Park returned to the valley about 10 years ago to relax a little from his competition life. Here he opened his fab shop Fabrication Unlimited Squared. Little did he know that he’d be returning to the limelight on national television.

Park said it’s not unusual for him to be interviewed at big races. He’d earned a name for himself over the years, and when people asked for experts, racers and builders pointed to him.

“I didn’t really expect it to go anywhere,” he said when History Network reps came looking for experts. “But I think I got on the show because I’m a smart aleck, not just because of my resume.”

Park spent five weeks filming in the Georgia heat and humidity of August and September. But despite the climate, he said, it was a great experience.

“I’m not a TV guy,” said Park. “I’m a fabricator. Being on TV was definitely very different.”

Park describes himself, as well as most of the show’s cast, as a down-to-earth, blue-collar “regular guy.” But that didn’t stop him from having fun on set.

“I’m not used to being waited on,” he said. “So one day I said, ‘I want a cowboy hat.’ Sure enough, the next day there was a white cowboy hat waiting for me.

“But honestly my favorite part was the actual contestants. They’re just real people, not actors or seasoned veterans. I want every person who sees this show to say, ‘I’ve got a jeep in my garage, I can do that too.’ It’s cool to help coach and steer these guys in the right direction and see it all in the fresh view that they have.”

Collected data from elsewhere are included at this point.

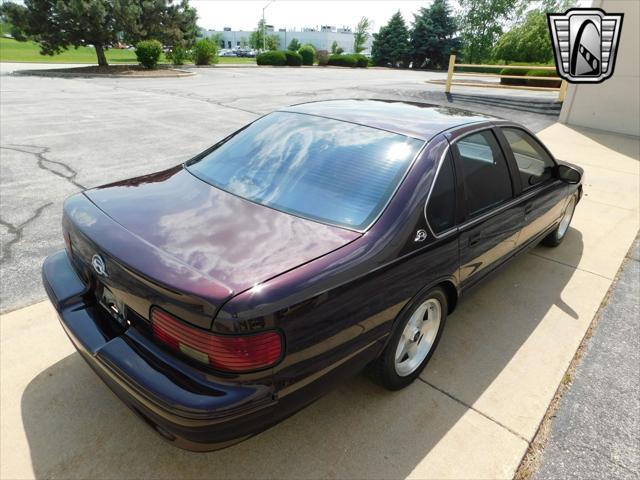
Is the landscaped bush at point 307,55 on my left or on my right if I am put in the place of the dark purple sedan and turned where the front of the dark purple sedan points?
on my left

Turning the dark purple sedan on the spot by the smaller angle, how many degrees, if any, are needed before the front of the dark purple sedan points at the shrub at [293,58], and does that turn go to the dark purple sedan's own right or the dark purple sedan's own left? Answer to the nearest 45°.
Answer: approximately 45° to the dark purple sedan's own left

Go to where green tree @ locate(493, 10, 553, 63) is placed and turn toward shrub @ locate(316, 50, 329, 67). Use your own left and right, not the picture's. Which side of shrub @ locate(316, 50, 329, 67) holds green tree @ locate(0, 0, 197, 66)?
left

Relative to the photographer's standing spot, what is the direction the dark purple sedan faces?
facing away from the viewer and to the right of the viewer

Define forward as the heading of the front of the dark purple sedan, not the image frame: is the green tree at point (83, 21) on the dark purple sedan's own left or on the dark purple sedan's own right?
on the dark purple sedan's own left

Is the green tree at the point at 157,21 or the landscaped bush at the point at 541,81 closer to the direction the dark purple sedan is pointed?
the landscaped bush

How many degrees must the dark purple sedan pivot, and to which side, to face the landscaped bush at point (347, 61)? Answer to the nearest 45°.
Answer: approximately 45° to its left

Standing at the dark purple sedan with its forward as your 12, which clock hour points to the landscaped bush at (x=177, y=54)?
The landscaped bush is roughly at 10 o'clock from the dark purple sedan.

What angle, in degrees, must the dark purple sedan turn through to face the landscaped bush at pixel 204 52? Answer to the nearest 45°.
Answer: approximately 45° to its left

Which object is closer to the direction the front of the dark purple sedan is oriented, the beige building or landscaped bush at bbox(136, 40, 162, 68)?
the beige building

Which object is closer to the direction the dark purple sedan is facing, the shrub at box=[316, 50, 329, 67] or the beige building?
the beige building

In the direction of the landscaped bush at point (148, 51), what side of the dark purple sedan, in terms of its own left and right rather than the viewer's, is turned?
left
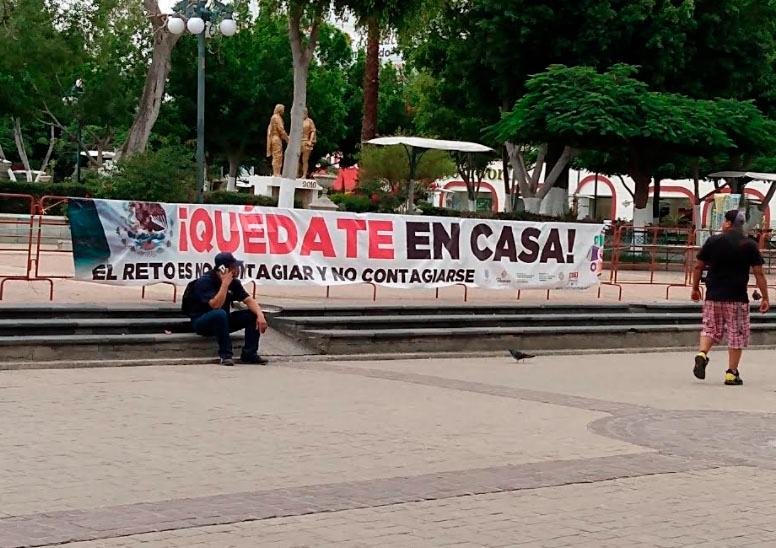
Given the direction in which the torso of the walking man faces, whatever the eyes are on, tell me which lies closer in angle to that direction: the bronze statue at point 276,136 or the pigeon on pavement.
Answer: the bronze statue

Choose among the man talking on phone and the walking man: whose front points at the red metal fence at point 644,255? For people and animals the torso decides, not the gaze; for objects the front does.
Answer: the walking man

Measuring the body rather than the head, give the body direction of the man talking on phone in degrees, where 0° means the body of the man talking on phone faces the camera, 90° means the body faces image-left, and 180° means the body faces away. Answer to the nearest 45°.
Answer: approximately 315°

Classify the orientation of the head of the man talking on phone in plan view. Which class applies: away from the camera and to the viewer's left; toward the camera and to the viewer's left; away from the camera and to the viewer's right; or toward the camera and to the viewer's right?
toward the camera and to the viewer's right

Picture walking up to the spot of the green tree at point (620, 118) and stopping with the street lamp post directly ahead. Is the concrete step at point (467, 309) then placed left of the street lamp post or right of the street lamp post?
left

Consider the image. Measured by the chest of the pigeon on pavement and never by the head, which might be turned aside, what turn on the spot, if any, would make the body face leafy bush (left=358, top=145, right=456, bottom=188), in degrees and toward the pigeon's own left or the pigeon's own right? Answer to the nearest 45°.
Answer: approximately 90° to the pigeon's own right

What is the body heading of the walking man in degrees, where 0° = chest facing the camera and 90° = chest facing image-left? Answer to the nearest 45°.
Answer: approximately 180°

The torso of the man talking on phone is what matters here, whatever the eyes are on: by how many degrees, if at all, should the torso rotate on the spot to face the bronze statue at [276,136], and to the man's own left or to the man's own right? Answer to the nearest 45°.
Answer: approximately 135° to the man's own left

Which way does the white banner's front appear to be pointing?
toward the camera

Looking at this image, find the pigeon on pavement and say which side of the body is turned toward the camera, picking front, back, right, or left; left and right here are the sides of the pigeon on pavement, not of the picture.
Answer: left

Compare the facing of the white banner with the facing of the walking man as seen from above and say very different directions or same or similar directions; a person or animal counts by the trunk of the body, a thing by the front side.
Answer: very different directions

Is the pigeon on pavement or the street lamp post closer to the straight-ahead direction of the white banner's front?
the pigeon on pavement

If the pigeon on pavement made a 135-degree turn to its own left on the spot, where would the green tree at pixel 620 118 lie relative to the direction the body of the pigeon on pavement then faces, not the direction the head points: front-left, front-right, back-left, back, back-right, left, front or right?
back-left
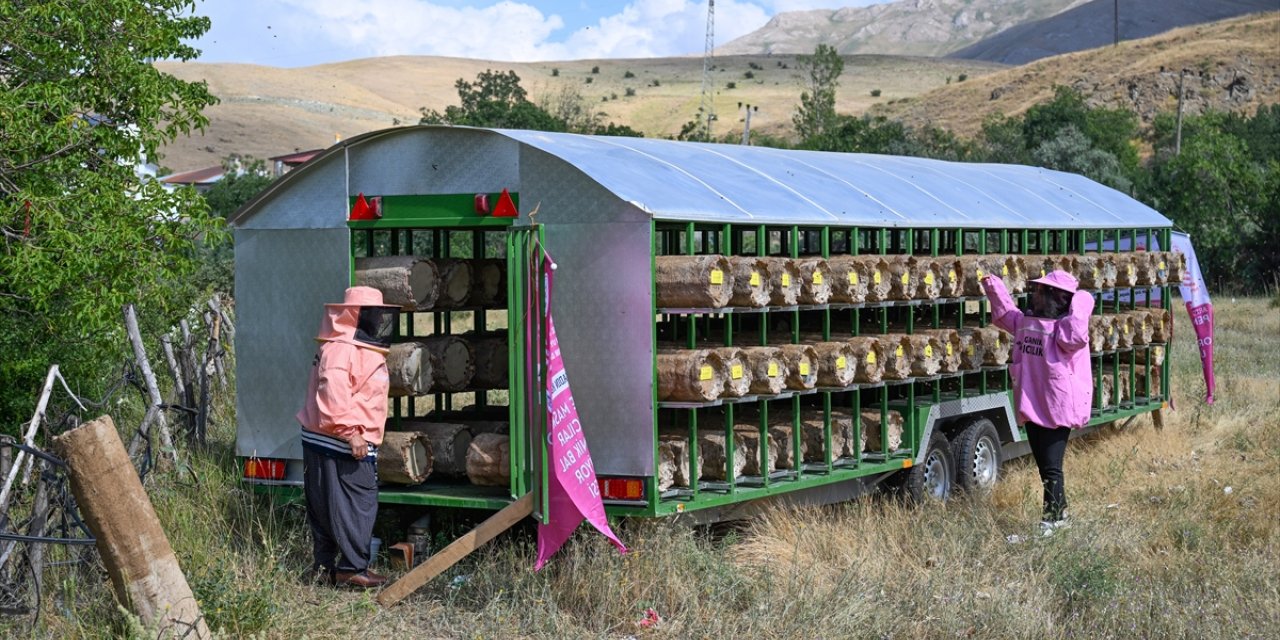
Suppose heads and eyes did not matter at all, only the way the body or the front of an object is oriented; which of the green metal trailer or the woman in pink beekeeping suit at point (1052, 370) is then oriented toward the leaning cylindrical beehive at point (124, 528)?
the woman in pink beekeeping suit

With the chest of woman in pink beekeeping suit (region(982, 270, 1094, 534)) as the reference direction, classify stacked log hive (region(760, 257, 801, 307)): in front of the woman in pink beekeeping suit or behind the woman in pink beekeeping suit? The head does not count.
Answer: in front

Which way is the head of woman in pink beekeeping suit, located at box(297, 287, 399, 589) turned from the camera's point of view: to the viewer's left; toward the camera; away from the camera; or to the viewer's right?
to the viewer's right

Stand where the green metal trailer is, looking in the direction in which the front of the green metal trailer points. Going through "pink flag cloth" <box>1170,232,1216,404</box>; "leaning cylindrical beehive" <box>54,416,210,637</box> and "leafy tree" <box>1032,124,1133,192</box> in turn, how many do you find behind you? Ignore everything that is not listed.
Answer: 1

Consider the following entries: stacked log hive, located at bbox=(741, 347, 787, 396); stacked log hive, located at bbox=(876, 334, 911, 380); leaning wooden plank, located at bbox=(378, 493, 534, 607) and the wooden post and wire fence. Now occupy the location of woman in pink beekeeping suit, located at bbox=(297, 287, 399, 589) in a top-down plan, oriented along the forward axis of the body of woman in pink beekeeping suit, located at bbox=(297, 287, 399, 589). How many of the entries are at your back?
1

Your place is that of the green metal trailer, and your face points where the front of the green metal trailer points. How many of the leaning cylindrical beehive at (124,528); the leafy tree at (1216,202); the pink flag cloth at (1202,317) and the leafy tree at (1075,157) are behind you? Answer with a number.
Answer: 1

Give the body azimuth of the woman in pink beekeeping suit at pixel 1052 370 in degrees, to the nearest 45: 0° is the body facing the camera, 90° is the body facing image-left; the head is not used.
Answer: approximately 45°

Park also applauded the show for its depiction of the off-road community.

“I was little jaded going in, actually,” he said. “The off-road community is actually pretty big. But the shows are always the fringe, most extreme parts – it’s all monster trucks and ice roads and big rigs and things like that.

“This show is very relatable. Eighty percent of History viewers own a truck. This show is just a bunch of everyday guys with their own rigs. It’s so down-to-earth and it really is what it is. Not forced, not scripted, just real competitions with real people.”

Park said that a second season is promising, and the network is just waiting to see how the number pan out for the next few weeks.

“Nothing in stone yet, but I just got an email saying they’re chomping at the bit about a second season.”

New episodes of Truck Night are Thursdays, 7 p.m. PST, on the History Network. Full episodes are available on History’s website for some cable subscribers.